#### Activity
Rewrite the listing below as a two-column CSV with the headers text and reading. Give each reading its own row, with the wording before it under text and the value under reading, each as one quoted field with line breaks turned into spaces, and leave out the pictures.

[Measuring device reading data]
········

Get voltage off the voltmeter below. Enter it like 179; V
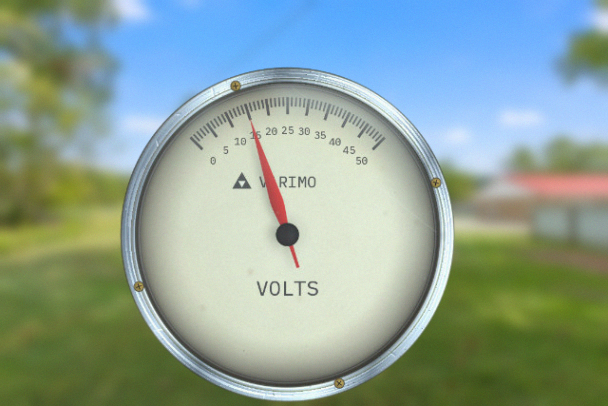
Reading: 15; V
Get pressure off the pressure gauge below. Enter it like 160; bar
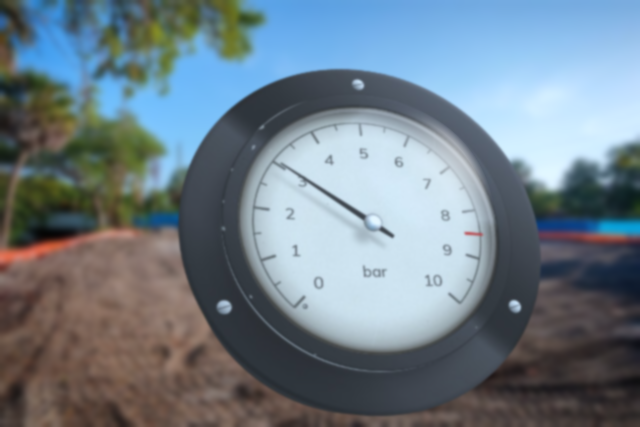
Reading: 3; bar
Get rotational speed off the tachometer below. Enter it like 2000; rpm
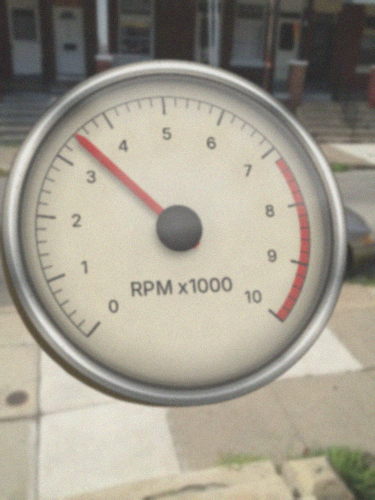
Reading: 3400; rpm
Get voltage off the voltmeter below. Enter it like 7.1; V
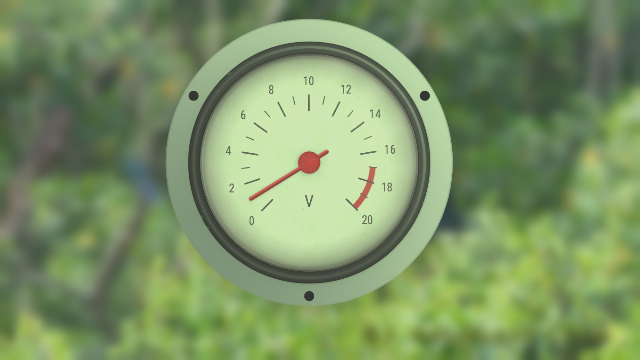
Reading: 1; V
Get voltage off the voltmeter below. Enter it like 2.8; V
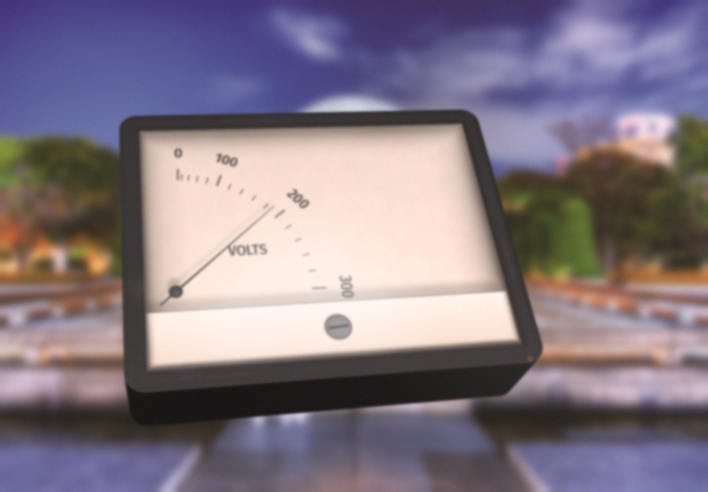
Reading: 190; V
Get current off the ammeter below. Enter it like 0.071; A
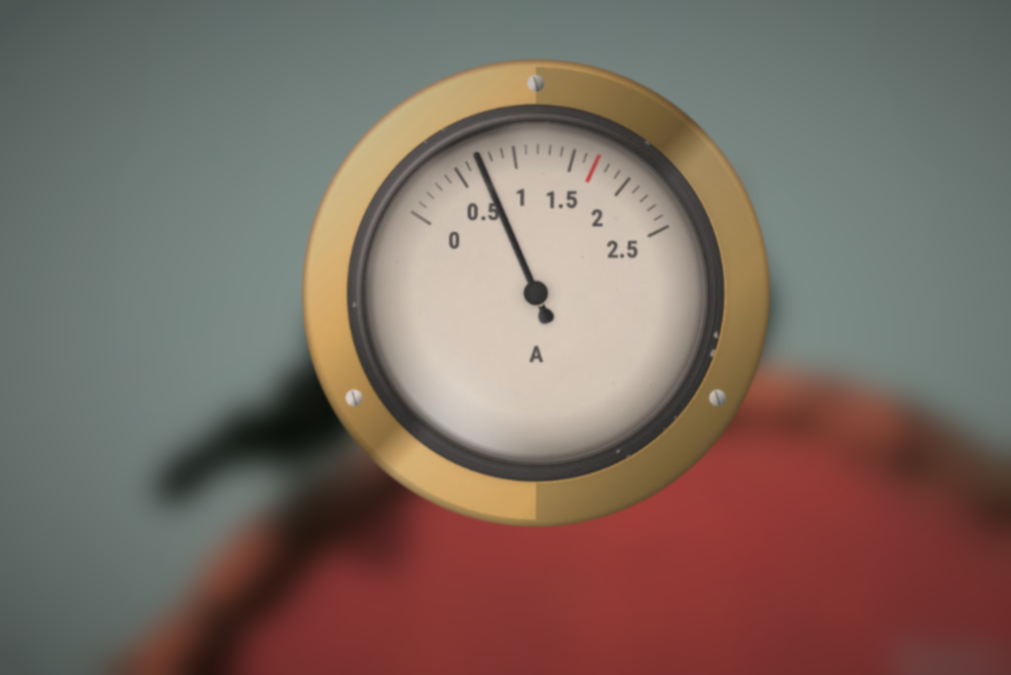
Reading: 0.7; A
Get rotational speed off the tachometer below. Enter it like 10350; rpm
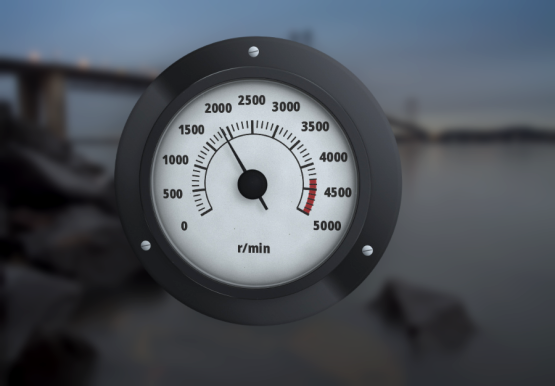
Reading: 1900; rpm
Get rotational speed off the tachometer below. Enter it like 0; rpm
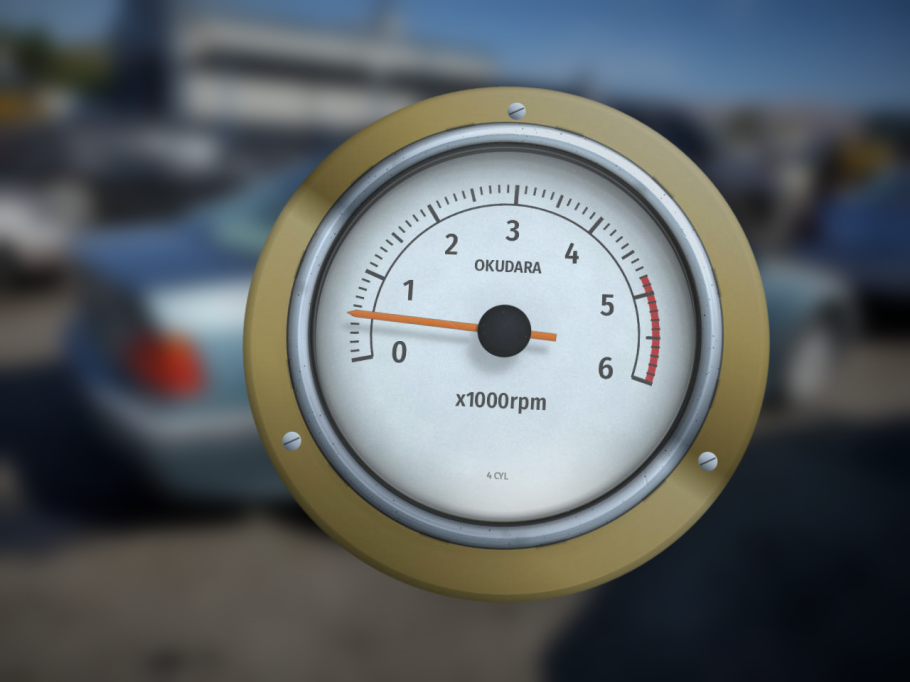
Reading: 500; rpm
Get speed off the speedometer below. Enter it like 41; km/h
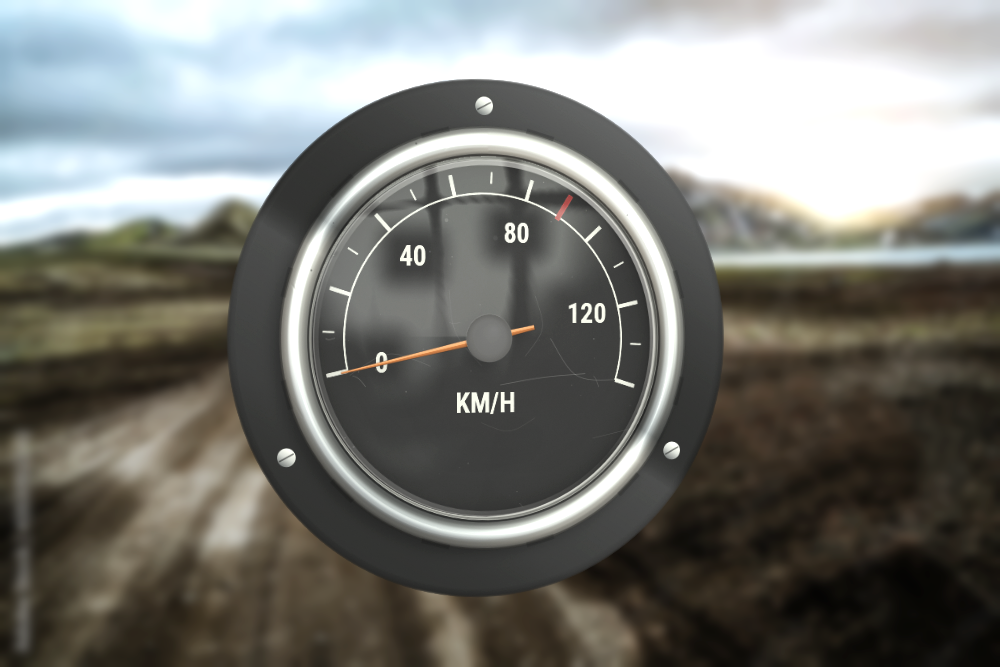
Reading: 0; km/h
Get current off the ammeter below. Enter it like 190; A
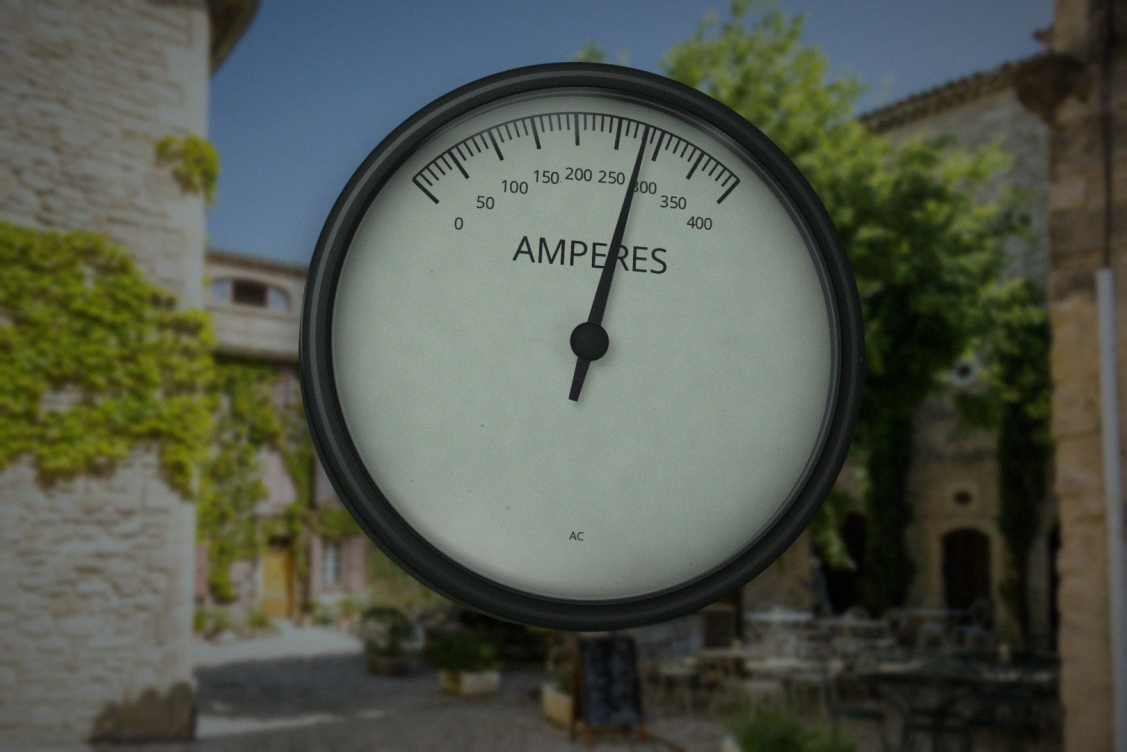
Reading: 280; A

········

#### Response area
text,reading
"Get voltage off the voltmeter below. Enter it like 179; V Reading:","15; V"
"Get pressure off the pressure gauge below. Enter it like 160; bar Reading:","3; bar"
"Get rotational speed off the tachometer below. Enter it like 2000; rpm Reading:","3400; rpm"
"Get voltage off the voltmeter below. Enter it like 7.1; V Reading:","1; V"
"Get voltage off the voltmeter below. Enter it like 2.8; V Reading:","190; V"
"Get current off the ammeter below. Enter it like 0.071; A Reading:","0.7; A"
"Get rotational speed off the tachometer below. Enter it like 10350; rpm Reading:","1900; rpm"
"Get rotational speed off the tachometer below. Enter it like 0; rpm Reading:","500; rpm"
"Get speed off the speedometer below. Enter it like 41; km/h Reading:","0; km/h"
"Get current off the ammeter below. Enter it like 190; A Reading:","280; A"